Data in this exercise:
- Opening Delimiter -

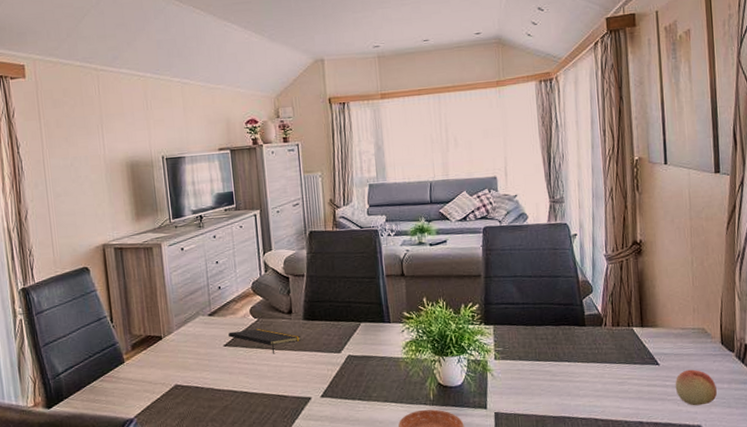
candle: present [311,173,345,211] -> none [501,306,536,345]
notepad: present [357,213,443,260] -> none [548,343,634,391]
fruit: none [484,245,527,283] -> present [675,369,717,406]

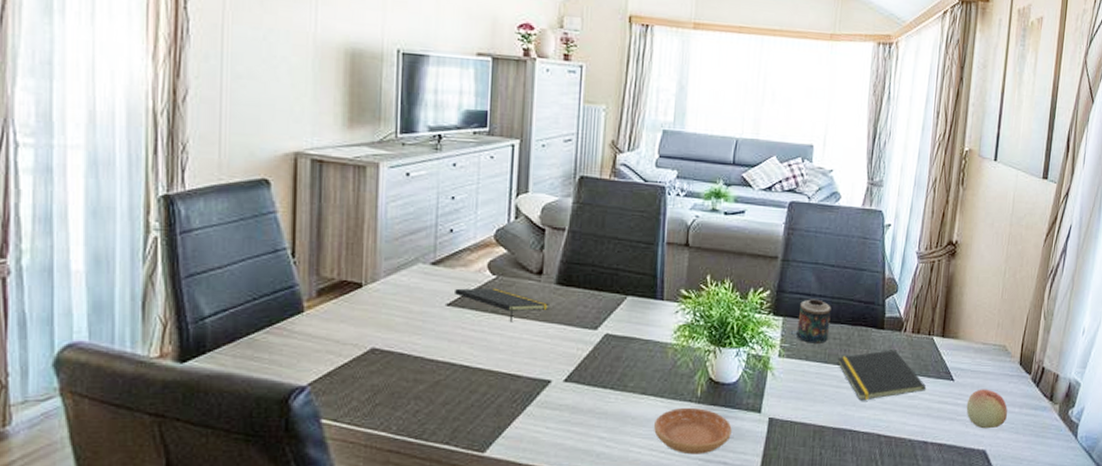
candle: none [501,306,536,345] -> present [790,299,831,343]
notepad: none [548,343,634,391] -> present [838,350,927,401]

- Closing Delimiter -

Assigned task: Copy all records exactly; omit images.

Answer for the task:
candle: present [311,173,345,211] -> none [501,306,536,345]
notepad: present [357,213,443,260] -> none [548,343,634,391]
fruit: none [484,245,527,283] -> present [675,369,717,406]

candle: none [501,306,536,345] -> present [790,299,831,343]
notepad: none [548,343,634,391] -> present [838,350,927,401]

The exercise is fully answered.